Regression: Residuals

Regression: Analysis of residuals

Regression statistics: Statistics

The Statistics button offers two statistics related to residuals, namely casewise diagnostics as well as the Durbin-Watson statistic (a statistic used with time series data). Caswise diagnostics lets you list all residuals or only outliers (defined based on standard deviations of the standardized residuals).

Residual plots

The Linear Regression Plots button displays a dialogue that lets you build a series of plots combining a number of internal derived variables that are automatically produced by the regression; these variables are - with the exception of DEPENDENT - all some form of either residual or fitted value.
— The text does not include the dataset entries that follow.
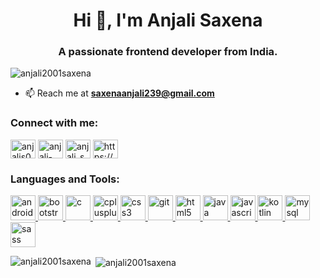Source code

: <h1 align="center">Hi 👋, I'm Anjali Saxena</h1>
<h3 align="center">A passionate frontend developer from India.</h3>

<p align="left"> <img src="https://komarev.com/ghpvc/?username=anjali2001saxena&label=Profile%20views&color=0e75b6&style=flat" alt="anjali2001saxena" /> </p>

- 📫 Reach me at **saxenaanjali239@gmail.com**

<h3 align="left">Connect with me:</h3>
<p align="left">
<a href="https://twitter.com/anjalis00953696" target="blank"><img align="center" src="https://cdn.jsdelivr.net/npm/simple-icons@3.0.1/icons/twitter.svg" alt="anjalis00953696" height="30" width="40" /></a>
<a href="https://linkedin.com/in/anjali-saxena-1437ab1a4" target="blank"><img align="center" src="https://cdn.jsdelivr.net/npm/simple-icons@3.0.1/icons/linkedin.svg" alt="anjali-saxena-1437ab1a4" height="30" width="40" /></a>
<a href="https://instagram.com/anjali_saxena.as" target="blank"><img align="center" src="https://cdn.jsdelivr.net/npm/simple-icons@3.0.1/icons/instagram.svg" alt="anjali_saxena.as" height="30" width="40" /></a>
<a href="https://www.hackerrank.com/https://www.hackerrank.com/anjali_saxena" target="blank"><img align="center" src="https://cdn.jsdelivr.net/npm/simple-icons@3.0.1/icons/hackerrank.svg" alt="https://www.hackerrank.com/anjali_saxena" height="30" width="40" /></a>
</p>

<h3 align="left">Languages and Tools:</h3>
<p align="left"> <a href="https://developer.android.com" target="_blank"> <img src="https://devicons.github.io/devicon/devicon.git/icons/android/android-original-wordmark.svg" alt="android" width="40" height="40"/> </a> <a href="https://getbootstrap.com" target="_blank"> <img src="https://devicons.github.io/devicon/devicon.git/icons/bootstrap/bootstrap-plain.svg" alt="bootstrap" width="40" height="40"/> </a> <a href="https://www.cprogramming.com/" target="_blank"> <img src="https://devicons.github.io/devicon/devicon.git/icons/c/c-original.svg" alt="c" width="40" height="40"/> </a> <a href="https://www.w3schools.com/cpp/" target="_blank"> <img src="https://devicons.github.io/devicon/devicon.git/icons/cplusplus/cplusplus-original.svg" alt="cplusplus" width="40" height="40"/> </a> <a href="https://www.w3schools.com/css/" target="_blank"> <img src="https://devicons.github.io/devicon/devicon.git/icons/css3/css3-original-wordmark.svg" alt="css3" width="40" height="40"/> </a> <a href="https://git-scm.com/" target="_blank"> <img src="https://www.vectorlogo.zone/logos/git-scm/git-scm-icon.svg" alt="git" width="40" height="40"/> </a> <a href="https://www.w3.org/html/" target="_blank"> <img src="https://devicons.github.io/devicon/devicon.git/icons/html5/html5-original-wordmark.svg" alt="html5" width="40" height="40"/> </a> <a href="https://www.java.com" target="_blank"> <img src="https://devicons.github.io/devicon/devicon.git/icons/java/java-original-wordmark.svg" alt="java" width="40" height="40"/> </a> <a href="https://developer.mozilla.org/en-US/docs/Web/JavaScript" target="_blank"> <img src="https://devicons.github.io/devicon/devicon.git/icons/javascript/javascript-original.svg" alt="javascript" width="40" height="40"/> </a> <a href="https://kotlinlang.org" target="_blank"> <img src="https://www.vectorlogo.zone/logos/kotlinlang/kotlinlang-icon.svg" alt="kotlin" width="40" height="40"/> </a> <a href="https://www.mysql.com/" target="_blank"> <img src="https://devicons.github.io/devicon/devicon.git/icons/mysql/mysql-original-wordmark.svg" alt="mysql" width="40" height="40"/> </a> <a href="https://sass-lang.com" target="_blank"> <img src="https://devicons.github.io/devicon/devicon.git/icons/sass/sass-original.svg" alt="sass" width="40" height="40"/> </a> </p>

<p><img align="left" src="https://github-readme-stats.vercel.app/api/top-langs?username=anjali2001saxena&show_icons=true&locale=en&layout=compact" alt="anjali2001saxena" /></p>

<p>&nbsp;<img align="center" src="https://github-readme-stats.vercel.app/api?username=anjali2001saxena&show_icons=true&locale=en" alt="anjali2001saxena" /></p>
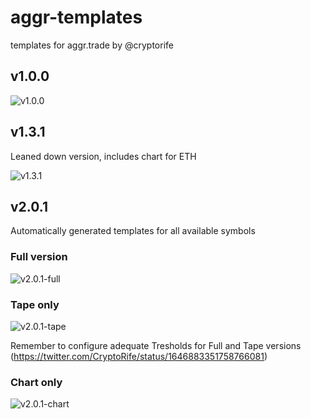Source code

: # aggr-templates
templates for aggr.trade by @cryptorife

## v1.0.0

![v1.0.0](https://github.com/cryptorife/master/blob/master/v1.0.0.jpg?raw=true)

## v1.3.1

Leaned down version, includes chart for ETH

![v1.3.1](https://github.com/cryptorife/master/blob/master/v1.3.1.jpg?raw=true)

## v2.0.1


Automatically generated templates for all available symbols

### Full version

![v2.0.1-full](https://github.com/cryptorife/master/blob/master/v2.0.1-full.jpg?raw=true)

### Tape only

![v2.0.1-tape](https://github.com/cryptorife/master/blob/master/v2.0.1-tape.jpg?raw=true)

Remember to configure adequate Tresholds for Full and Tape versions (https://twitter.com/CryptoRife/status/1646883351758766081)

### Chart only

![v2.0.1-chart](https://github.com/cryptorife/master/blob/master/v2.0.1-chart.jpg?raw=true)


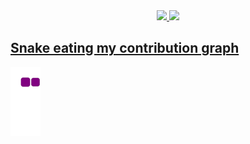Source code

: <div align="center">
  <a href="https://github.com/math-freire">
  <div display="flex">
    <img height="150em" src="https://github-readme-stats.vercel.app/api?username=math-freire&show_icons=true&theme=highcontrast&include_all_commits=true&count_private=true"/>
    <img height="150em"  src="https://github-readme-stats.vercel.app/api/top-langs/?username=math-freire&layout=compact&langs_count=7&theme=highcontrast"/>
  </div>
</div>

## Snake eating my contribution graph
![snake gif](https://github.com/math-freire/math-freire/blob/output/github-contribution-grid-snake.gif)

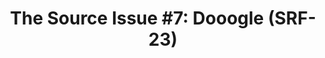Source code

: ---
inv_num: 2013-140
add_credit:
url: 2013-140-the-source-issue-7-dooogle
title: 'The Source Issue #7: Dooogle (SRF-23)'
year: '2015'
display_year: '2015'
medium: Zine
dims:
pitch: Source code for my 2004 web “masterpiece” :/ Dooogle printed with archival
  inks and paper, ...........
ps:
live_url:
youtube:
related_code: https://github.com/coryarcangel/Dooogle
subheading:
download: the-source-dooogle-2013-140-digital-master-ih.pdf
commission: Creative Capital
related: "[17] [2004-006-dooogle] 2004-006 Dooogle"
layout: things-i-made
---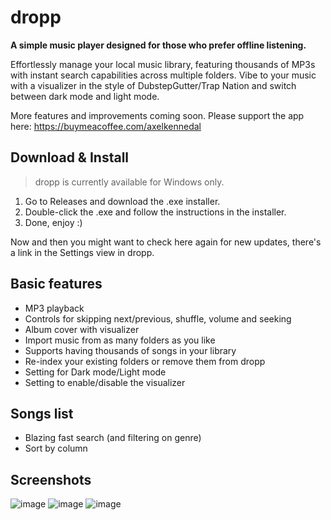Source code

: # dropp
**A simple music player designed for those who prefer offline listening.**

Effortlessly manage your local music library, featuring thousands of MP3s with instant search capabilities across multiple folders. Vibe to your music with a visualizer in the style of DubstepGutter/Trap Nation and switch between dark mode and light mode.

More features and improvements coming soon. Please support the app here: https://buymeacoffee.com/axelkennedal

## Download & Install
> dropp is currently available for Windows only.

1. Go to Releases and download the .exe installer.
2. Double-click the .exe and follow the instructions in the installer.
3. Done, enjoy :)

Now and then you might want to check here again for new updates, there's a link in the Settings view in dropp.

## Basic features
  * MP3 playback
  * Controls for skipping next/previous, shuffle, volume and seeking
  * Album cover with visualizer
  * Import music from as many folders as you like
  * Supports having thousands of songs in your library
  * Re-index your existing folders or remove them from dropp
  * Setting for Dark mode/Light mode
  * Setting to enable/disable the visualizer
## Songs list
  * Blazing fast search (and filtering on genre)
  * Sort by column

## Screenshots
![image](https://github.com/user-attachments/assets/8beee7eb-0ba3-4508-8ccb-5632230a76ee)
![image](https://github.com/user-attachments/assets/d0d6e3d8-0e52-4057-ba50-8ee8f575f050)
![image](https://github.com/user-attachments/assets/a0d3ce72-3580-4c73-80a1-58b8ee20d3f1)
You can combine any of those and produce several plots using the same dialog.

The names correspond to:

DEPENDNT: the dependent variable
*ZPRED Standardized predicted values
*ADJPRED Adjusted predicted values
*ZRESID Standardized residuals
*DRESID Deleted residuals
*SRESID Studentized residuals
*SDRESID Studentized deleted residuals

Further plots can be produced by selecting the appropriate option, namely

Normal probability plots for assessing normality of the residuals
Partial residual plots
Histogram of the residuals for assessing symmetry and others aspects of the distribution of the residuals.

Note that the "variables" listed above are not available outside the Regression procedure unless you copy them explicitely as variables to the data matrix. The plots provided are a limited set, for instance you cannot obtain plots with non-standardized fitted values or residual. In many situations, especially if you would like to performed a detailed analysis of the residuals, copying (saving) the derived variables lets use these variables with any analysis procedure available in SPSS.

Saving derived variables

In order to append residuals and other derived variables to the active dataset, use the SAVE button on the regression dialogue. When the regression procedure completes you then can use these variables just like any variable in the current data matrix, except of course their purpose is regression diagnosis and you will mostly use them to produce various diagnostic scatterplots.

These variables have names like PRE_1 and a label of "Unstandardized Predicted Value"; if after a first regression you run a second you will produce a PRE_2 variable and so on. If you run many regression or save the data matrix for later use, make sure to remember what regression produced what derived variable, i.e. to avoid confusion change the variable name and label to reflect the model, for instance "pred-InfMort = f(urb,gnbcap)" or a more readable label if you plan to publish a graph produced with these variables.

General remarks

The regression syntax has more options, and is also more flexible, especially for requesting various regression plots.